88
6.2. Relasi Gender dalam Pola Perkawinan
Secara umum, merujuk kepada Suleeman 2004 mengenai bentuk pola perkawinan, maka pola perkawinan di desa studi berupa owner property, head
complement, dan senior junior partner; meskipun demikian, beberapa aspek dari pola perkawinan equal partner dapat ditemukan di desa studi. Pada tiga pola
perkawinan pertama, posisi istri selalu berada di bawah suami, semua keputusan terbesar berada di tangan suami, terdapat dikotomi antara tugas publik dan
domestik serta pandangan bahwa pekerjaan domestik bernilai lebih rendah daripada pekerjaan publik. Hal ini berbeda dengan pada pola perkawinan equal
partner di mana istri dan suami memiliki kedudukan yang sama dalam setiap pengambilan keputusan.
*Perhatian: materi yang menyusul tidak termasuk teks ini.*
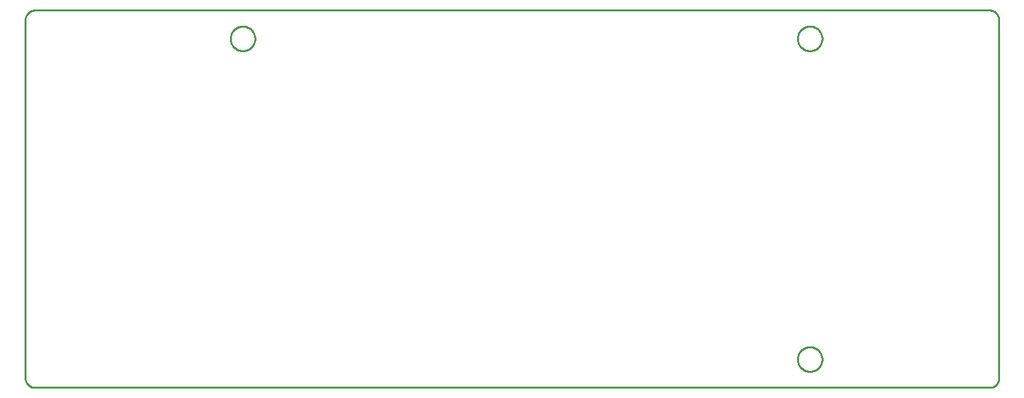
<source format=gbr>
G04 EAGLE Gerber RS-274X export*
G75*
%MOMM*%
%FSLAX34Y34*%
%LPD*%
%IN*%
%IPPOS*%
%AMOC8*
5,1,8,0,0,1.08239X$1,22.5*%
G01*
%ADD10C,0.254000*%


D10*
X685800Y660400D02*
X685848Y659293D01*
X685993Y658195D01*
X686233Y657113D01*
X686566Y656056D01*
X686990Y655033D01*
X687501Y654050D01*
X688097Y653116D01*
X688771Y652237D01*
X689520Y651420D01*
X690337Y650671D01*
X691216Y649997D01*
X692150Y649401D01*
X693133Y648890D01*
X694156Y648466D01*
X695213Y648133D01*
X696295Y647893D01*
X697393Y647748D01*
X698500Y647700D01*
X1981200Y647700D01*
X1982307Y647748D01*
X1983405Y647893D01*
X1984487Y648133D01*
X1985544Y648466D01*
X1986567Y648890D01*
X1987550Y649401D01*
X1988484Y649997D01*
X1989363Y650671D01*
X1990180Y651420D01*
X1990929Y652237D01*
X1991603Y653116D01*
X1992199Y654050D01*
X1992710Y655033D01*
X1993134Y656056D01*
X1993467Y657113D01*
X1993707Y658195D01*
X1993852Y659293D01*
X1993900Y660400D01*
X1993900Y1143000D01*
X1993852Y1144107D01*
X1993707Y1145205D01*
X1993467Y1146287D01*
X1993134Y1147344D01*
X1992710Y1148367D01*
X1992199Y1149350D01*
X1991603Y1150284D01*
X1990929Y1151163D01*
X1990180Y1151980D01*
X1989363Y1152729D01*
X1988484Y1153403D01*
X1987550Y1153999D01*
X1986567Y1154510D01*
X1985544Y1154934D01*
X1984487Y1155267D01*
X1983405Y1155507D01*
X1982307Y1155652D01*
X1981200Y1155700D01*
X698500Y1155700D01*
X697393Y1155652D01*
X696295Y1155507D01*
X695213Y1155267D01*
X694156Y1154934D01*
X693133Y1154510D01*
X692150Y1153999D01*
X691216Y1153403D01*
X690337Y1152729D01*
X689520Y1151980D01*
X688771Y1151163D01*
X688097Y1150284D01*
X687501Y1149350D01*
X686990Y1148367D01*
X686566Y1147344D01*
X686233Y1146287D01*
X685993Y1145205D01*
X685848Y1144107D01*
X685800Y1143000D01*
X685800Y660400D01*
X685800Y660400D02*
X685848Y659293D01*
X685993Y658195D01*
X686233Y657113D01*
X686566Y656056D01*
X686990Y655033D01*
X687501Y654050D01*
X688097Y653116D01*
X688771Y652237D01*
X689520Y651420D01*
X690337Y650671D01*
X691216Y649997D01*
X692150Y649401D01*
X693133Y648890D01*
X694156Y648466D01*
X695213Y648133D01*
X696295Y647893D01*
X697393Y647748D01*
X698500Y647700D01*
X1981200Y647700D01*
X1982307Y647748D01*
X1983405Y647893D01*
X1984487Y648133D01*
X1985544Y648466D01*
X1986567Y648890D01*
X1987550Y649401D01*
X1988484Y649997D01*
X1989363Y650671D01*
X1990180Y651420D01*
X1990929Y652237D01*
X1991603Y653116D01*
X1992199Y654050D01*
X1992710Y655033D01*
X1993134Y656056D01*
X1993467Y657113D01*
X1993707Y658195D01*
X1993852Y659293D01*
X1993900Y660400D01*
X1993900Y1143000D01*
X1993852Y1144107D01*
X1993707Y1145205D01*
X1993467Y1146287D01*
X1993134Y1147344D01*
X1992710Y1148367D01*
X1992199Y1149350D01*
X1991603Y1150284D01*
X1990929Y1151163D01*
X1990180Y1151980D01*
X1989363Y1152729D01*
X1988484Y1153403D01*
X1987550Y1153999D01*
X1986567Y1154510D01*
X1985544Y1154934D01*
X1984487Y1155267D01*
X1983405Y1155507D01*
X1982307Y1155652D01*
X1981200Y1155700D01*
X698500Y1155700D01*
X697393Y1155652D01*
X696295Y1155507D01*
X695213Y1155267D01*
X694156Y1154934D01*
X693133Y1154510D01*
X692150Y1153999D01*
X691216Y1153403D01*
X690337Y1152729D01*
X689520Y1151980D01*
X688771Y1151163D01*
X688097Y1150284D01*
X687501Y1149350D01*
X686990Y1148367D01*
X686566Y1147344D01*
X686233Y1146287D01*
X685993Y1145205D01*
X685848Y1144107D01*
X685800Y1143000D01*
X685800Y660400D01*
X1756410Y685260D02*
X1756339Y684181D01*
X1756198Y683109D01*
X1755987Y682049D01*
X1755708Y681005D01*
X1755360Y679981D01*
X1754946Y678983D01*
X1754468Y678013D01*
X1753928Y677077D01*
X1753327Y676178D01*
X1752669Y675321D01*
X1751957Y674508D01*
X1751192Y673744D01*
X1750379Y673031D01*
X1749522Y672373D01*
X1748623Y671772D01*
X1747687Y671232D01*
X1746717Y670754D01*
X1745719Y670340D01*
X1744695Y669992D01*
X1743651Y669713D01*
X1742591Y669502D01*
X1741519Y669361D01*
X1740440Y669290D01*
X1739360Y669290D01*
X1738281Y669361D01*
X1737209Y669502D01*
X1736149Y669713D01*
X1735105Y669992D01*
X1734081Y670340D01*
X1733083Y670754D01*
X1732113Y671232D01*
X1731177Y671772D01*
X1730278Y672373D01*
X1729421Y673031D01*
X1728608Y673744D01*
X1727844Y674508D01*
X1727131Y675321D01*
X1726473Y676178D01*
X1725872Y677077D01*
X1725332Y678013D01*
X1724854Y678983D01*
X1724440Y679981D01*
X1724092Y681005D01*
X1723813Y682049D01*
X1723602Y683109D01*
X1723461Y684181D01*
X1723390Y685260D01*
X1723390Y686340D01*
X1723461Y687419D01*
X1723602Y688491D01*
X1723813Y689551D01*
X1724092Y690595D01*
X1724440Y691619D01*
X1724854Y692617D01*
X1725332Y693587D01*
X1725872Y694523D01*
X1726473Y695422D01*
X1727131Y696279D01*
X1727844Y697092D01*
X1728608Y697857D01*
X1729421Y698569D01*
X1730278Y699227D01*
X1731177Y699828D01*
X1732113Y700368D01*
X1733083Y700846D01*
X1734081Y701260D01*
X1735105Y701608D01*
X1736149Y701887D01*
X1737209Y702098D01*
X1738281Y702239D01*
X1739360Y702310D01*
X1740440Y702310D01*
X1741519Y702239D01*
X1742591Y702098D01*
X1743651Y701887D01*
X1744695Y701608D01*
X1745719Y701260D01*
X1746717Y700846D01*
X1747687Y700368D01*
X1748623Y699828D01*
X1749522Y699227D01*
X1750379Y698569D01*
X1751192Y697857D01*
X1751957Y697092D01*
X1752669Y696279D01*
X1753327Y695422D01*
X1753928Y694523D01*
X1754468Y693587D01*
X1754946Y692617D01*
X1755360Y691619D01*
X1755708Y690595D01*
X1755987Y689551D01*
X1756198Y688491D01*
X1756339Y687419D01*
X1756410Y686340D01*
X1756410Y685260D01*
X1756410Y1117060D02*
X1756339Y1115981D01*
X1756198Y1114909D01*
X1755987Y1113849D01*
X1755708Y1112805D01*
X1755360Y1111781D01*
X1754946Y1110783D01*
X1754468Y1109813D01*
X1753928Y1108877D01*
X1753327Y1107978D01*
X1752669Y1107121D01*
X1751957Y1106308D01*
X1751192Y1105544D01*
X1750379Y1104831D01*
X1749522Y1104173D01*
X1748623Y1103572D01*
X1747687Y1103032D01*
X1746717Y1102554D01*
X1745719Y1102140D01*
X1744695Y1101792D01*
X1743651Y1101513D01*
X1742591Y1101302D01*
X1741519Y1101161D01*
X1740440Y1101090D01*
X1739360Y1101090D01*
X1738281Y1101161D01*
X1737209Y1101302D01*
X1736149Y1101513D01*
X1735105Y1101792D01*
X1734081Y1102140D01*
X1733083Y1102554D01*
X1732113Y1103032D01*
X1731177Y1103572D01*
X1730278Y1104173D01*
X1729421Y1104831D01*
X1728608Y1105544D01*
X1727844Y1106308D01*
X1727131Y1107121D01*
X1726473Y1107978D01*
X1725872Y1108877D01*
X1725332Y1109813D01*
X1724854Y1110783D01*
X1724440Y1111781D01*
X1724092Y1112805D01*
X1723813Y1113849D01*
X1723602Y1114909D01*
X1723461Y1115981D01*
X1723390Y1117060D01*
X1723390Y1118140D01*
X1723461Y1119219D01*
X1723602Y1120291D01*
X1723813Y1121351D01*
X1724092Y1122395D01*
X1724440Y1123419D01*
X1724854Y1124417D01*
X1725332Y1125387D01*
X1725872Y1126323D01*
X1726473Y1127222D01*
X1727131Y1128079D01*
X1727844Y1128892D01*
X1728608Y1129657D01*
X1729421Y1130369D01*
X1730278Y1131027D01*
X1731177Y1131628D01*
X1732113Y1132168D01*
X1733083Y1132646D01*
X1734081Y1133060D01*
X1735105Y1133408D01*
X1736149Y1133687D01*
X1737209Y1133898D01*
X1738281Y1134039D01*
X1739360Y1134110D01*
X1740440Y1134110D01*
X1741519Y1134039D01*
X1742591Y1133898D01*
X1743651Y1133687D01*
X1744695Y1133408D01*
X1745719Y1133060D01*
X1746717Y1132646D01*
X1747687Y1132168D01*
X1748623Y1131628D01*
X1749522Y1131027D01*
X1750379Y1130369D01*
X1751192Y1129657D01*
X1751957Y1128892D01*
X1752669Y1128079D01*
X1753327Y1127222D01*
X1753928Y1126323D01*
X1754468Y1125387D01*
X1754946Y1124417D01*
X1755360Y1123419D01*
X1755708Y1122395D01*
X1755987Y1121351D01*
X1756198Y1120291D01*
X1756339Y1119219D01*
X1756410Y1118140D01*
X1756410Y1117060D01*
X994410Y1117060D02*
X994339Y1115981D01*
X994198Y1114909D01*
X993987Y1113849D01*
X993708Y1112805D01*
X993360Y1111781D01*
X992946Y1110783D01*
X992468Y1109813D01*
X991928Y1108877D01*
X991327Y1107978D01*
X990669Y1107121D01*
X989957Y1106308D01*
X989192Y1105544D01*
X988379Y1104831D01*
X987522Y1104173D01*
X986623Y1103572D01*
X985687Y1103032D01*
X984717Y1102554D01*
X983719Y1102140D01*
X982695Y1101792D01*
X981651Y1101513D01*
X980591Y1101302D01*
X979519Y1101161D01*
X978440Y1101090D01*
X977360Y1101090D01*
X976281Y1101161D01*
X975209Y1101302D01*
X974149Y1101513D01*
X973105Y1101792D01*
X972081Y1102140D01*
X971083Y1102554D01*
X970113Y1103032D01*
X969177Y1103572D01*
X968278Y1104173D01*
X967421Y1104831D01*
X966608Y1105544D01*
X965844Y1106308D01*
X965131Y1107121D01*
X964473Y1107978D01*
X963872Y1108877D01*
X963332Y1109813D01*
X962854Y1110783D01*
X962440Y1111781D01*
X962092Y1112805D01*
X961813Y1113849D01*
X961602Y1114909D01*
X961461Y1115981D01*
X961390Y1117060D01*
X961390Y1118140D01*
X961461Y1119219D01*
X961602Y1120291D01*
X961813Y1121351D01*
X962092Y1122395D01*
X962440Y1123419D01*
X962854Y1124417D01*
X963332Y1125387D01*
X963872Y1126323D01*
X964473Y1127222D01*
X965131Y1128079D01*
X965844Y1128892D01*
X966608Y1129657D01*
X967421Y1130369D01*
X968278Y1131027D01*
X969177Y1131628D01*
X970113Y1132168D01*
X971083Y1132646D01*
X972081Y1133060D01*
X973105Y1133408D01*
X974149Y1133687D01*
X975209Y1133898D01*
X976281Y1134039D01*
X977360Y1134110D01*
X978440Y1134110D01*
X979519Y1134039D01*
X980591Y1133898D01*
X981651Y1133687D01*
X982695Y1133408D01*
X983719Y1133060D01*
X984717Y1132646D01*
X985687Y1132168D01*
X986623Y1131628D01*
X987522Y1131027D01*
X988379Y1130369D01*
X989192Y1129657D01*
X989957Y1128892D01*
X990669Y1128079D01*
X991327Y1127222D01*
X991928Y1126323D01*
X992468Y1125387D01*
X992946Y1124417D01*
X993360Y1123419D01*
X993708Y1122395D01*
X993987Y1121351D01*
X994198Y1120291D01*
X994339Y1119219D01*
X994410Y1118140D01*
X994410Y1117060D01*
M02*

</source>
Pola perkawinan owner property dapat dilihat pada pola perkawinan kiai dengan para istrinya. Istri seolah-olah menjadi milik suami dan tidak berhak
mengeluarkan pendapat, bahkan saat sang suami memutuskan untuk menikah kembali. Meski pola perkawinan ini hanya ditemukan pada relasi kiai dengan istri
atau istri-istrinya, hal ini memperkuat pendapat yang menyatakan bahwa Islam konservatif membatasi otonomi perempuan. Di sisi lain, tidak ditemukannya pola
perkawinan ini secara umum di desa studi menunjukkan bahwa norma-norma Islam konservatif yang diajarkan oleh tokoh masyarakat tidak lagi diterima secara
saklek oleh masyarakat. Masyarakat menerima dan menegosiasikan norma tersebut dengan pengaruh-pengaruh yang mereka terima dari luar. Hal ini
menunjukkan adanya proses perubahan sosial di dalam sebuah masyarakat dengan atmosfer Islam konservatif yang relatif kuat.
Pola perkawinan yang lebih umum ditemukan di desa studi adalah pola perkawinan head complement, dan senior junior partner. Ciri yang melekat pada
kedua pola perkawinan ini adalah bahwa status sosial istri adalah mengikuti status sosial sang suami. Hal ini diperkuat dengan kondisi di desa studi di mana tidak
banyak perempuan yang memiliki aktifitas di ruang publik, kecuali di lingkup desa. Selain ketiga pola perkawinan tersebut, ciri dari pola perkawinan equal
partner juga muncul di desa studi, terutama pada aspek pengambilan keputusan, lazim ditemui dalam rumah tangga di mana istri mampu memutuskan beberapa
89
keputusan rumah tangga dengan atau tanpa memberitahu suaminya. Ciri dari pola perkawinan equal partner juga tampak pada seorang tokoh perempuan di desa
yang memiliki mobilitas tinggi. Sampai batas tertentu, tokoh perempuan ini mampu menciptakan sendiri status sosialnya terlepas dari status sosial yang
dimiliki oleh suaminya. Lebih lanjut, temuan di lapangan menunjukkan bahwa usia pasangan tidak
selalu mempengaruhi bentuk pola perkawinan ini. Pasangan-pasangan lebih muda di desa studi memang tampak memiliki kemungkinan lebih besar untuk
membentuk pola perkawinan equal partner, tetapi hal ini tidak ditemukan pada semua pasangan. Pasangan-pasangan muda yang membentuk pola equal partner
ini umumnya dipengaruhi oleh pengalaman istri yang pernah hidup di Jakarta atau kota lain untuk bekerja sebelum menikah, atau salah satu dari suami atau istri
bukanlah asli desa. Hal ini menyebabkan ditemukannya pola head complement, dan senior junior partner pada pasangan-pasangan muda yang istrinya sama
sekali tidak pernah meninggalkan desa seperti pada kasus N, seorang perempuan berusia 19 tahun. Di sisi lain, seorang perempuan berusia 45 tahun dan 35 tahun
tampak memiliki kecenderungan untuk membentuk pola equal partner dengan suaminya. Hal ini disebabkan oleh luasnya ruang gerak sang perempuan sehingga
memungkinkan pertukaran informasi dengan pihak-pihak di luar desa dan membuatnya menyerap nilai-nilai baru.